Furthermore, there may be a chicken and egg (no pun intended) problem here. Do we need to encourage broader acceptance of unchosen burdens, in order to shift society towards a position where abortion is more likely to be rejected? Or do we need to simply argue that the moral status of the unborn mean that their welfare is a burden that must be borne, even if not chosen? After all, Moran, Zhou and many others imply, if not state, that men must shoulder the unchosen burden of parenthood. Can we rely on the intellectual soundness of the pro-life position to lead enough people to conclude that the unchosen burdens that pregnancy and parenthood inflict on women must also be shouldered? Or must we cultivate an acceptance of unchosen burdens as a precursor to opening minds enough to be able to accept the soundness of pro-life arguments?
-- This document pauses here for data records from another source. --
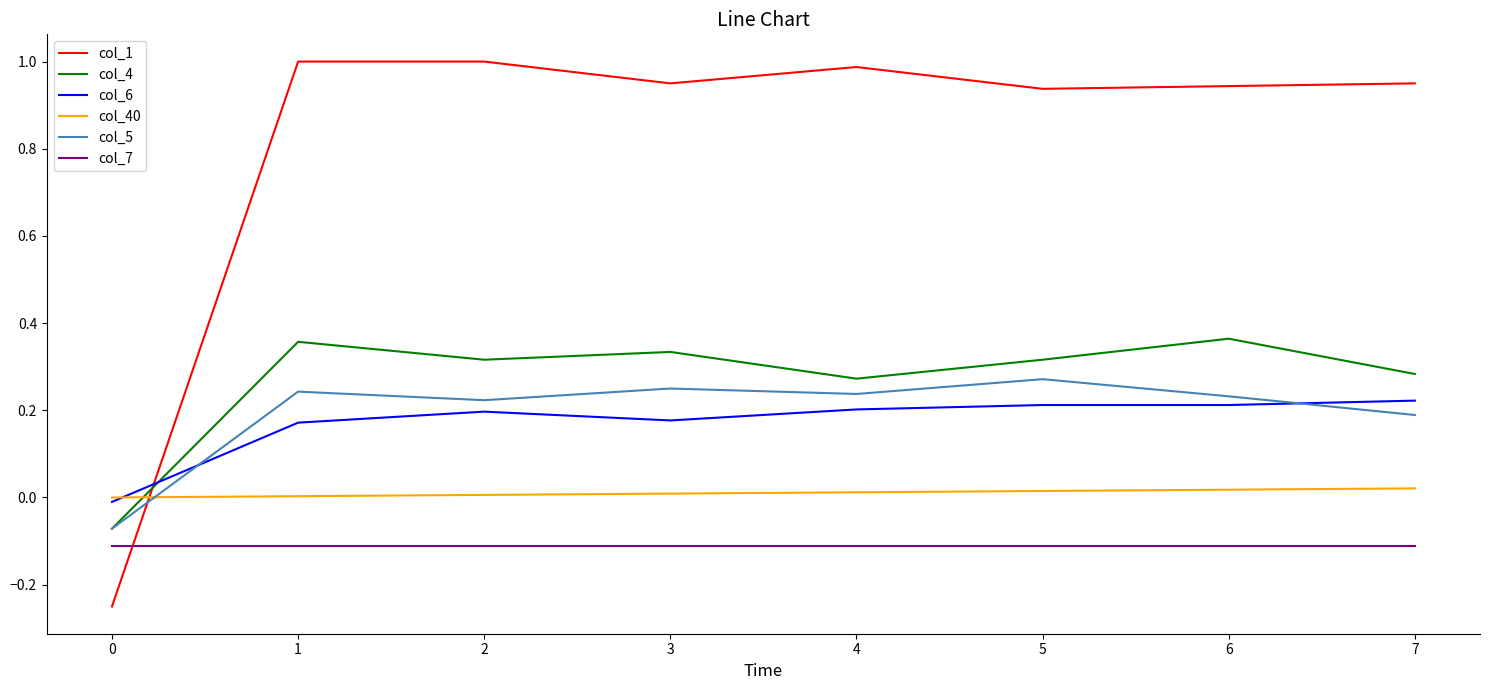

The col_5 series shows 0.1 at 2. True or false?

False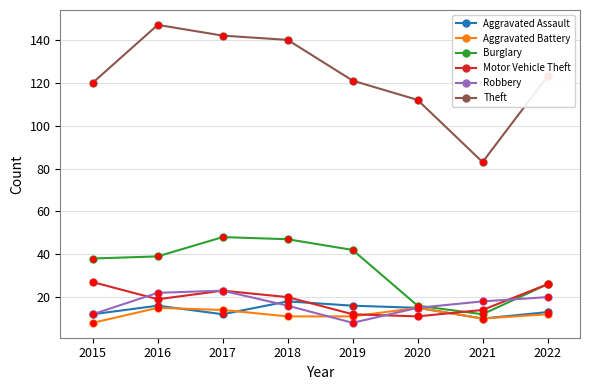

Is the value of Aggravated Assault at 2015 greater than the value of Theft at 2021?

No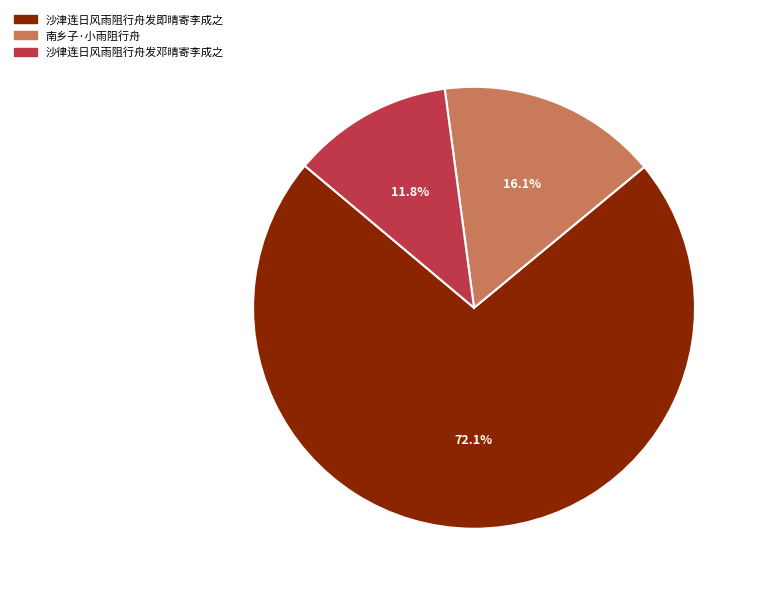

Do 南乡子·小雨阻行舟 and 沙律连日风雨阻行舟发邓晴寄李成之 together represent more than half of the pie?

No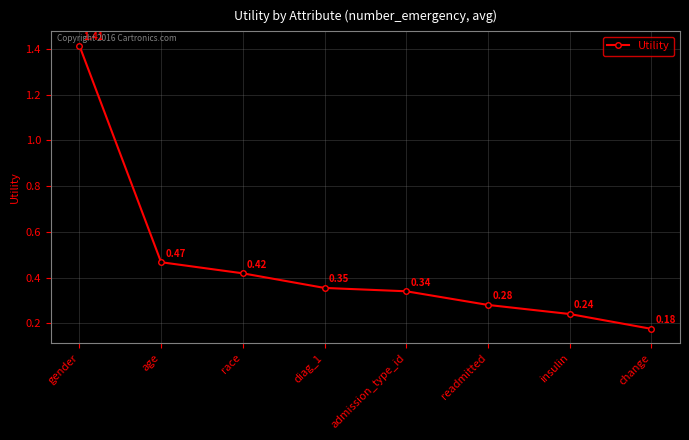

True or false: there are more than 1 points higher than both neighbors.

False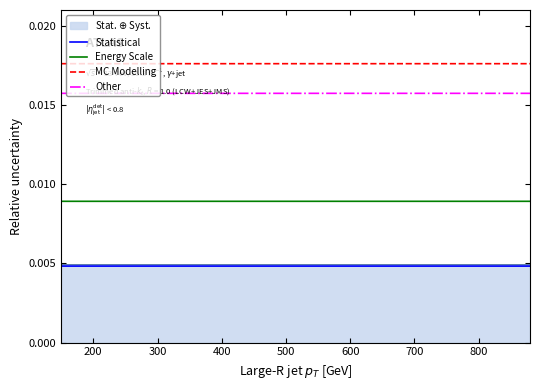

Which series has the largest total across all categories?

MC Modelling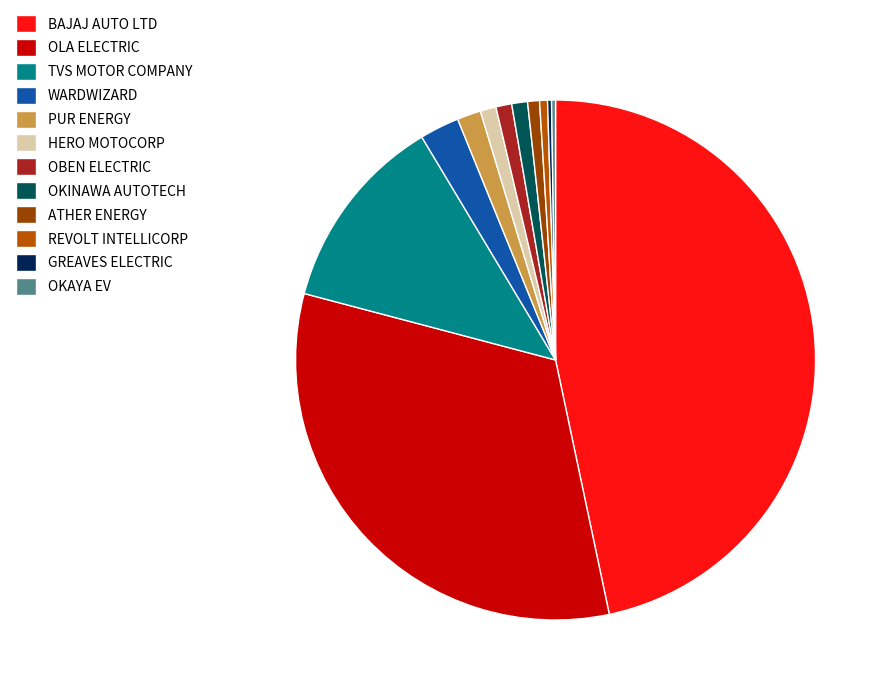

Does any single category account for the majority?

No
The systematising part of me wants the answer to the first of these questions to be yes, but the realist – or perhaps the behavioural scientist – in me thinks that perhaps we have to do the latter – or, at the very least, we have to do both. It’s an uphill climb, but articles like Moran’s and Zhou’s tend not to discourage me. Instead, they remind me that there is so much more to the abortion debate than pointing at ultrasounds and talking about fingers and toes, which makes me believe that maybe, if the pro-life movement were to add these wider arguments to our toolkit, we might make the real progress we’ve been striving for for decades. At a minimum, it’s worth a try.